Moderat und konzessionsbereit Schapira war in menschlicher, religiöser und nicht zuletzt politischer Hinsicht durchwegs moderat. Die Nationalreligiöse Partei war zu seinen Zeiten politisch eher links angesiedelt, im Rahmen des «historischen Bündnisses» mit der Arbeiterpartei. Erst nach Schapiras Tod und dem messianischen Aufschwung nach dem Sieg im Sechstagekrieg wurde seine Generation von der jungen Garde abgelöst. Trotz seiner konzessionsbereiten Einstellung gegenüber den arabischen Nachbarn – selbst Mosche Dayan war empört über Schapiras äusserst vorsichtige Aussenpolitik – war er in Sachen Jerusalem, dessen Wiedervereinigung er 1967 als Innenminister ratifizierte, eindeutig: «Man darf die ewige Hauptstadt nicht von der Verwaltung des ewigen Volkes trennen», proklamierte er, und widerspiegelte dabei auch den Konsens unter den jüdischen Israeli bis heute.
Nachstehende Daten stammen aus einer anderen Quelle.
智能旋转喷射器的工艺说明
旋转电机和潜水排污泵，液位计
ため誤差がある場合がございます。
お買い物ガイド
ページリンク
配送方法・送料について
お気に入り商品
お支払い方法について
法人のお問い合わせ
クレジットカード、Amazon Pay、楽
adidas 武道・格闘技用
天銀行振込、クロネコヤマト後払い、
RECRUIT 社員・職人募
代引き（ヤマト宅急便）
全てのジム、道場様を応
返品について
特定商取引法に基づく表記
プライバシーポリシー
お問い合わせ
Chaim-Mosche Schapira, der seine letzte Ruhe auf dem Ölberg fand, war mit Lisa, einer ehemaligen Kunststudentin aus Wilna, verheiratet, mit welcher er zwei Kinder hatte: Jehuda und Naomi. Jehuda heiratete Norma Pieck, die aus Uruguay nach Israel gekommen war, Naomi ist mit dem Basler Filmproduzenten Arthur Cohn verheiratet, womit auch der Schweizer Bezug zu Schapira hergestellt wäre. Im Rahmen des Sinai-Feldzugs 1956 sagte Schapira: «Etwas mehr Bescheidenheit und etwas weniger Prahlerei würden uns nicht schaden.» Diese Worte haben nicht nur bis heute an Bedeutung nichts eingebüsst und sollten jeder israelischen Regierung als Mahnung dienen, dieser Satz widerspiegelt auch die ethischen Werte desjenigen, der ihn gesprochen hat.